BEGIN

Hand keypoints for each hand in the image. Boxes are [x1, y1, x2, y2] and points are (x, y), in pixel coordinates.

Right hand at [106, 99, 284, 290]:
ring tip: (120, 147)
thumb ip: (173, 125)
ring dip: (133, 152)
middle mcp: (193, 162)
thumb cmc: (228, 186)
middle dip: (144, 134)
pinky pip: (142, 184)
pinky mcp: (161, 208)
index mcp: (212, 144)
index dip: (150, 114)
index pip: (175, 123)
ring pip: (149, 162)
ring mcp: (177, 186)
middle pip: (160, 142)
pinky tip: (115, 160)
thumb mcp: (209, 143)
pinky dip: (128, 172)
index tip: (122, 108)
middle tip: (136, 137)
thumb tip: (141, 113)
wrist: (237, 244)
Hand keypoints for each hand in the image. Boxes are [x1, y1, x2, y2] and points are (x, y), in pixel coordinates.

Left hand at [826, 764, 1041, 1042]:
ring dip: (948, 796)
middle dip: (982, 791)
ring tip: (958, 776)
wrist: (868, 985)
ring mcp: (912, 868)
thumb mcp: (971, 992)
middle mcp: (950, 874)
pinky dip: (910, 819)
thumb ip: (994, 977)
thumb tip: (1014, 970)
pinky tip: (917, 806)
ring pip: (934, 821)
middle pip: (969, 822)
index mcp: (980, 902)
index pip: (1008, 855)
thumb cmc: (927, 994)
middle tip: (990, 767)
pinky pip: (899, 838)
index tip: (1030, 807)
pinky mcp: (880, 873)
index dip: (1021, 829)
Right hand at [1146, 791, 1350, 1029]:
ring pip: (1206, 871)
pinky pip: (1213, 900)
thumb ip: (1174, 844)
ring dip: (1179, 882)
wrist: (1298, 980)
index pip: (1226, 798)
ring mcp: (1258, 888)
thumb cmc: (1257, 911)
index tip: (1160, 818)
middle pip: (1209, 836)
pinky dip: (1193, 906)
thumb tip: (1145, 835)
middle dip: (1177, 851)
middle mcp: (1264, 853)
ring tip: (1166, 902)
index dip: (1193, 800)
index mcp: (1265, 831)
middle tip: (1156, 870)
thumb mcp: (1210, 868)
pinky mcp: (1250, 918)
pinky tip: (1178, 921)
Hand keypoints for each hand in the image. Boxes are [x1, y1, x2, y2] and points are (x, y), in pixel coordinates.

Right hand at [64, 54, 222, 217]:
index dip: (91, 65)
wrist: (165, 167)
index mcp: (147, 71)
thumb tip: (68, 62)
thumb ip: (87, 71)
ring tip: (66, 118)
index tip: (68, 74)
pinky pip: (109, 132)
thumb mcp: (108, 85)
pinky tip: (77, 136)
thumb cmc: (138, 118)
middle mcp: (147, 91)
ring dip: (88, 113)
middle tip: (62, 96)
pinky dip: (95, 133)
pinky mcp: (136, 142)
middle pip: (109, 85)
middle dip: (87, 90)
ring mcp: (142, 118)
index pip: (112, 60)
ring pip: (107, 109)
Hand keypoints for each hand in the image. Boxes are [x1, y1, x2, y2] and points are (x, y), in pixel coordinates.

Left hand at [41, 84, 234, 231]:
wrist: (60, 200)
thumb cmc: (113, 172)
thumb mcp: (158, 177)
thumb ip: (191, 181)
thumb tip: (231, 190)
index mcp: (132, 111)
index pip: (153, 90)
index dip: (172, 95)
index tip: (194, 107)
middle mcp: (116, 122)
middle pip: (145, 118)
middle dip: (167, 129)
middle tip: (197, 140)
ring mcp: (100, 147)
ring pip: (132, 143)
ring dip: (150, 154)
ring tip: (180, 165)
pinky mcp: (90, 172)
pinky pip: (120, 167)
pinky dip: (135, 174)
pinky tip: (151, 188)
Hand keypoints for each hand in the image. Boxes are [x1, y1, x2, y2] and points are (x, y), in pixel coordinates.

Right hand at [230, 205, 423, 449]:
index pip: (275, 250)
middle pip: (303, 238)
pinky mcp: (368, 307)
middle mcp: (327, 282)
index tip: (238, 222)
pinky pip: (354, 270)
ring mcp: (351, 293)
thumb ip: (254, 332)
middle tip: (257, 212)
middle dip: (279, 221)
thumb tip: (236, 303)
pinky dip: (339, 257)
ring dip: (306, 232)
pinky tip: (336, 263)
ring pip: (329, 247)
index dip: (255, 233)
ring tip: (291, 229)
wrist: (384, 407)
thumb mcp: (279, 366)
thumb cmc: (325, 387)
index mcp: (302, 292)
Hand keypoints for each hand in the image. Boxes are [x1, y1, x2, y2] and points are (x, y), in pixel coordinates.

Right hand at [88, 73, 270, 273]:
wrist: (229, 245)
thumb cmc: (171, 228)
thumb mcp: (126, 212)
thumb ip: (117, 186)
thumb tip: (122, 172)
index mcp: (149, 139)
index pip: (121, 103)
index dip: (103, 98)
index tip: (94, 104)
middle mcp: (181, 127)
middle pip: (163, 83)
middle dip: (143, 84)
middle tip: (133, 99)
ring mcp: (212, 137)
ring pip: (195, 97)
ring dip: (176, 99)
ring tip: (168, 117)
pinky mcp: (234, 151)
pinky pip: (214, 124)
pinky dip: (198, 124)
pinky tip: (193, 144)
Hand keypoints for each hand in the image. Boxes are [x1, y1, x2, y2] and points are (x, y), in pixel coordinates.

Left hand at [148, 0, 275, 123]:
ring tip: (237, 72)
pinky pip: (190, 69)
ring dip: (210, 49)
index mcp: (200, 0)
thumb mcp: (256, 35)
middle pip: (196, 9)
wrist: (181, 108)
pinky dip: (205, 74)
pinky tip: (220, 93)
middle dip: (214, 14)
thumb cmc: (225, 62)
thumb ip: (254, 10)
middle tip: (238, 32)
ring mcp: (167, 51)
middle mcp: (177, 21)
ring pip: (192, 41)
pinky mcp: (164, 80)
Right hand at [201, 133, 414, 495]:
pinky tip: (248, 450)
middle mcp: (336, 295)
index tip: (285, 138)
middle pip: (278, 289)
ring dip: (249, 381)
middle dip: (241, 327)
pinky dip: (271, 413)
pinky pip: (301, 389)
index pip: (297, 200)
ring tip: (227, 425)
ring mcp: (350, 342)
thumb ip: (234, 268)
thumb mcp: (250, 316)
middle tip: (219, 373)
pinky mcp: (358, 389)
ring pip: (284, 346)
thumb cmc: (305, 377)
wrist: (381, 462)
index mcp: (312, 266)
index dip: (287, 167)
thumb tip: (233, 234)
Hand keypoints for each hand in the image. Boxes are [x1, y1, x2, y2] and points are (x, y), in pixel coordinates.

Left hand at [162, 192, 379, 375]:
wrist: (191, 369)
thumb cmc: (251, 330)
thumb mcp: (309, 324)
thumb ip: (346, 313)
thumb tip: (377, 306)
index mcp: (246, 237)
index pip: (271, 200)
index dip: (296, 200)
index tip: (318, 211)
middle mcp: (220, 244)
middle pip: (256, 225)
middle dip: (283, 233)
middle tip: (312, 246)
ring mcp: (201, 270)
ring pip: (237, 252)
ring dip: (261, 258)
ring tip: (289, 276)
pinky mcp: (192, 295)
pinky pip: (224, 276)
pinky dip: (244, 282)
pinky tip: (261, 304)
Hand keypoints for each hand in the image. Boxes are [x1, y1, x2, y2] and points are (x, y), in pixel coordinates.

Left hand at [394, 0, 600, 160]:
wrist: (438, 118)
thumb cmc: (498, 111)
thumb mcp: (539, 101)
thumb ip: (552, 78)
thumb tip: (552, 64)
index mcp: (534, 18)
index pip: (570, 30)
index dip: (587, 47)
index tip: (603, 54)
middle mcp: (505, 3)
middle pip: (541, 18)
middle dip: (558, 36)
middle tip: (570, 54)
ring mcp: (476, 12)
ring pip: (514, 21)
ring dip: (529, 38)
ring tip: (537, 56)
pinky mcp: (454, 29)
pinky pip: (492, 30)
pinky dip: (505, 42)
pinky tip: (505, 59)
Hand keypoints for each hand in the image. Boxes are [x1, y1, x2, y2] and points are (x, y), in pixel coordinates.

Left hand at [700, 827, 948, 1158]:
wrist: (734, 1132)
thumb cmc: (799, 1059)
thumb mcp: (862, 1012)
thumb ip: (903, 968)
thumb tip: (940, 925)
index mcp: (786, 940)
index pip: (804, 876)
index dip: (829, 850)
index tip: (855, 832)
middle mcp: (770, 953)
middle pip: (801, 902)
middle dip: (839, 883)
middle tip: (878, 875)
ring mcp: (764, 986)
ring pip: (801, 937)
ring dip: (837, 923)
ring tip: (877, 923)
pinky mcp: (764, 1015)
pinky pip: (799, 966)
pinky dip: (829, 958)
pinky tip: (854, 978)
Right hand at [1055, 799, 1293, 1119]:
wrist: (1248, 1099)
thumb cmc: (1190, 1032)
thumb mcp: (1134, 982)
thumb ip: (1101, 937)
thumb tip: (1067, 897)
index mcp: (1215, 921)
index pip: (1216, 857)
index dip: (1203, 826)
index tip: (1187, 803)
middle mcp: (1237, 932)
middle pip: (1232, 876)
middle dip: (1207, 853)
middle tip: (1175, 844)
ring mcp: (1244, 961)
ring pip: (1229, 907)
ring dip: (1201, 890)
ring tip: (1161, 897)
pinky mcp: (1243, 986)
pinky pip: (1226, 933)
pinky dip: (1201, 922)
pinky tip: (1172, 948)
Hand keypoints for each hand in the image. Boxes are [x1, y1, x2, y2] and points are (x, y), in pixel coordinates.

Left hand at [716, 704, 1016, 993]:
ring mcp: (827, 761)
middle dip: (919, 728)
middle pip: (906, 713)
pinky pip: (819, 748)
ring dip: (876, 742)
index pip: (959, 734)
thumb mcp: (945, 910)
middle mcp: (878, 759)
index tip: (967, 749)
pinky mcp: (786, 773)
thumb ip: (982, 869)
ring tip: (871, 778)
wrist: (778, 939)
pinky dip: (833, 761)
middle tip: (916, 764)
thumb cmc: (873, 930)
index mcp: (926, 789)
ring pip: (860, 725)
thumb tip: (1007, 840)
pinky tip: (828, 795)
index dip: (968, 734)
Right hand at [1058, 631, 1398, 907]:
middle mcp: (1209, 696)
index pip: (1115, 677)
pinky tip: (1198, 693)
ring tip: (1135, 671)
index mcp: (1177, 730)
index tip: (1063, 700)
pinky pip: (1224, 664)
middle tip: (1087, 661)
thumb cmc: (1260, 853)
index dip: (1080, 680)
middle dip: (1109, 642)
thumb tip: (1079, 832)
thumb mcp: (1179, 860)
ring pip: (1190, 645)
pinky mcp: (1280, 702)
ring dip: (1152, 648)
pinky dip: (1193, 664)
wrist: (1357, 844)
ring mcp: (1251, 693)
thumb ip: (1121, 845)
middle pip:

END

WHAT IS NEEDED
Scan the records for the string "Left" and report each line where it occurs.

RESPONSE BOX
Left hand at [826, 764, 1041, 1042]:
Left hand at [41, 84, 234, 231]:
Left hand at [148, 0, 275, 123]:
Left hand at [162, 192, 379, 375]:
Left hand at [394, 0, 600, 160]:
Left hand at [700, 827, 948, 1158]:
Left hand at [716, 704, 1016, 993]:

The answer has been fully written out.